Illegal mining accounts for about 20 percent of Peru's gold exports, and most miners are poor migrants from the Andean highlands. By cracking down the government is toying with a powder keg, some Peruvians fear.

"People are going to go hungry," said Luis Otzuka, president of Fedemin, which represents the informal miners. "This is a dictatorial, authoritarian government."

He said his group was sending a delegation to Lima, the capital, on Tuesday to appeal to officials to halt the crackdown.

"In the course of this week there will be strikes," Otzuka said. "The government is clearing out the mining corridor. The idea is to do away with mining in Madre de Dios."

Miner Joel Macedo looked on disconsolately as machinery burned in the mining camp where he worked.
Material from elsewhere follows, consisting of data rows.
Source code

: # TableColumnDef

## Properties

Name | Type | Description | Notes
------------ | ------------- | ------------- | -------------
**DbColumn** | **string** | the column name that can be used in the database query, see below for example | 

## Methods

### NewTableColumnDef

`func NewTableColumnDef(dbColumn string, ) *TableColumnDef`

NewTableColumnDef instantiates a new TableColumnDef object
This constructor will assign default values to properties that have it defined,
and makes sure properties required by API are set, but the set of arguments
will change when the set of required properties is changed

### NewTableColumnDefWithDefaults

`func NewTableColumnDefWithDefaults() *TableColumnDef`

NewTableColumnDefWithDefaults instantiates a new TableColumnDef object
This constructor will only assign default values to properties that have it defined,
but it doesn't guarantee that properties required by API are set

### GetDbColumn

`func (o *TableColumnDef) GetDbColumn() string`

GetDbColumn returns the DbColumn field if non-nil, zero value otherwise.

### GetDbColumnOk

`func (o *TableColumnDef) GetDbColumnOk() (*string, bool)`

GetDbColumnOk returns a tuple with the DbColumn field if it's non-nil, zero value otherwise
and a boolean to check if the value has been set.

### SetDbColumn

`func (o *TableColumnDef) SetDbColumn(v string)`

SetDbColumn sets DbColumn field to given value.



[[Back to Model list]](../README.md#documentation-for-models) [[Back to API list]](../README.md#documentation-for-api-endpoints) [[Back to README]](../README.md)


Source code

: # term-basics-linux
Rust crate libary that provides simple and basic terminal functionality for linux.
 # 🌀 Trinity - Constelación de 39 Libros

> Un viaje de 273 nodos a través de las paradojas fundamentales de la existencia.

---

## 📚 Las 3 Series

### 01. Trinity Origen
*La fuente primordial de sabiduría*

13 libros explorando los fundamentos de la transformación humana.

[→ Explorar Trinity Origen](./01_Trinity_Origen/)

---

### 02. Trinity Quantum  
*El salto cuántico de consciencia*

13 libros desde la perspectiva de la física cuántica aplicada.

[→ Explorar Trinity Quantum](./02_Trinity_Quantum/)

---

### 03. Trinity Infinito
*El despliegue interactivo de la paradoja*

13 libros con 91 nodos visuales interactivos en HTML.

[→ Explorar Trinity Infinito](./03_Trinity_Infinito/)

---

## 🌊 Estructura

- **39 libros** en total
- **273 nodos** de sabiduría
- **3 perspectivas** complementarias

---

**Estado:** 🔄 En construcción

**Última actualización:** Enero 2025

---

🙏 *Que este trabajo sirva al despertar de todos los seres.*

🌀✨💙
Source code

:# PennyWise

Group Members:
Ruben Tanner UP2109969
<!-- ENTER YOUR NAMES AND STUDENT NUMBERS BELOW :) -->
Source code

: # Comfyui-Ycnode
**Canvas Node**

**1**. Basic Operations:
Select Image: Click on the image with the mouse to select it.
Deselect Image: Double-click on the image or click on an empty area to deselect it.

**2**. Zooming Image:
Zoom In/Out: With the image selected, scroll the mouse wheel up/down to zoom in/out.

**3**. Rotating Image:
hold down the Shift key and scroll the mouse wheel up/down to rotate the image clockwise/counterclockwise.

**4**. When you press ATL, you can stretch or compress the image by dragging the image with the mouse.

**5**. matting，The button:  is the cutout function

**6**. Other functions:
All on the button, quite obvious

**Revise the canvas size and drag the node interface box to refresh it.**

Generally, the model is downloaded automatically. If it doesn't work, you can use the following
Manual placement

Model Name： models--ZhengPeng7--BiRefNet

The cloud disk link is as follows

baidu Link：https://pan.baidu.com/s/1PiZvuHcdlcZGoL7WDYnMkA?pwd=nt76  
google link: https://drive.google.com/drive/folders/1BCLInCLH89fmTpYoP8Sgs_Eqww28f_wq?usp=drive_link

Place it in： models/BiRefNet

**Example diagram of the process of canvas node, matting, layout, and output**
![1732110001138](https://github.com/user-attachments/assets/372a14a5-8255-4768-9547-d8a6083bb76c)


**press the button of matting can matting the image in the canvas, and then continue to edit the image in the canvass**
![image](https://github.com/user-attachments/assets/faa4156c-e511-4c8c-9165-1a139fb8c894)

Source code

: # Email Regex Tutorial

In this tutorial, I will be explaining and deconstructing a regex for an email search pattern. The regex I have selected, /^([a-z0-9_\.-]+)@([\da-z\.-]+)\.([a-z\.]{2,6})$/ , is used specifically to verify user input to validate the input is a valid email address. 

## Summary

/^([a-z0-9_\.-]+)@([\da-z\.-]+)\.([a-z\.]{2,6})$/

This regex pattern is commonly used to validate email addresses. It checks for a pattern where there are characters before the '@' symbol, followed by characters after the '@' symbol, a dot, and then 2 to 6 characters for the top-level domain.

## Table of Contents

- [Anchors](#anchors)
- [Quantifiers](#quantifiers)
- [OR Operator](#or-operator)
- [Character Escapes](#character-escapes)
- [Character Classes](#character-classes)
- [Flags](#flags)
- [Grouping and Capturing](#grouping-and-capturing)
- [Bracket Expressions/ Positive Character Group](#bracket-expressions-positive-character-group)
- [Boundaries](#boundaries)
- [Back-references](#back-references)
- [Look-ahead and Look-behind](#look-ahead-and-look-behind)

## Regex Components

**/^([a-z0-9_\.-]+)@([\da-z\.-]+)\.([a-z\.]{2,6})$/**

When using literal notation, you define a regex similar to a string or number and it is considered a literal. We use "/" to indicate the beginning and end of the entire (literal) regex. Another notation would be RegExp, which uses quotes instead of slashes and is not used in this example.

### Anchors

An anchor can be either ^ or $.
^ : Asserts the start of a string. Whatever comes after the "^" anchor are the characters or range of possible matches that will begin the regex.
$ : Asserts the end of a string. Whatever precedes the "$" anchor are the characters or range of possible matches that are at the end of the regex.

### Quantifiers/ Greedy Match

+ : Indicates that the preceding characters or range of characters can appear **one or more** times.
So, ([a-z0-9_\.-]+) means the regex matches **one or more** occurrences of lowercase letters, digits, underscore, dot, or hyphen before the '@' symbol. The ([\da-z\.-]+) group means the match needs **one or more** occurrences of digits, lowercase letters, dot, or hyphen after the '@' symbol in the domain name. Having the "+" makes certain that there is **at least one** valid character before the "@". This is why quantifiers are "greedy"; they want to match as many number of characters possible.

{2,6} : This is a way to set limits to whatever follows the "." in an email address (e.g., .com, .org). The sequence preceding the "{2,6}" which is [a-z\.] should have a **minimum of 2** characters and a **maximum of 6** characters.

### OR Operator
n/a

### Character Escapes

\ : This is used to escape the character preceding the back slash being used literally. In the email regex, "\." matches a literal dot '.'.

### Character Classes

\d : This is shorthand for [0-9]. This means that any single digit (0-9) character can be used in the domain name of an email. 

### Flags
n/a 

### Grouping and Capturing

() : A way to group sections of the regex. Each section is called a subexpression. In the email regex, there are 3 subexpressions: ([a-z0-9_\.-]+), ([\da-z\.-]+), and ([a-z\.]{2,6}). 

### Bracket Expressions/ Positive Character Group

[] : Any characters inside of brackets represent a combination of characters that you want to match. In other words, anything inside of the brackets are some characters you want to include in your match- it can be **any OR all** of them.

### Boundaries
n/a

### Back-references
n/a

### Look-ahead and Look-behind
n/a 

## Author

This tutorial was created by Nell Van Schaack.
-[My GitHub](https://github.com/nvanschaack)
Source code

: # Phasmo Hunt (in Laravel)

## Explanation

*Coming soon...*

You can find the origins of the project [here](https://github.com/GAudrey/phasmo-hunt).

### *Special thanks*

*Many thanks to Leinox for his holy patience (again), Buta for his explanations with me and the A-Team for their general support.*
"Where am I going to work now? Do they want me to become a criminal?" he said.

Urresti said the government will soon decree the investment of $35 million in public works projects in the region to offer the miners employment in agriculture, ecotourism and other areas.

"We know we're not going to do away with illegal mining unless we solve the social problem," he said.

Urresti said the government has no plans to forcibly remove miners from the shantytowns where they live.

He said the government sympathizes with the miners, and is more interested in the businesspeople behind the illegal mining. The government has vowed to identify and prosecute them.

"The people who are illegal are the 50 people who are financing all this, not the day laborers who do all the hard work under dangerous conditions and are poisoned with mercury," he said.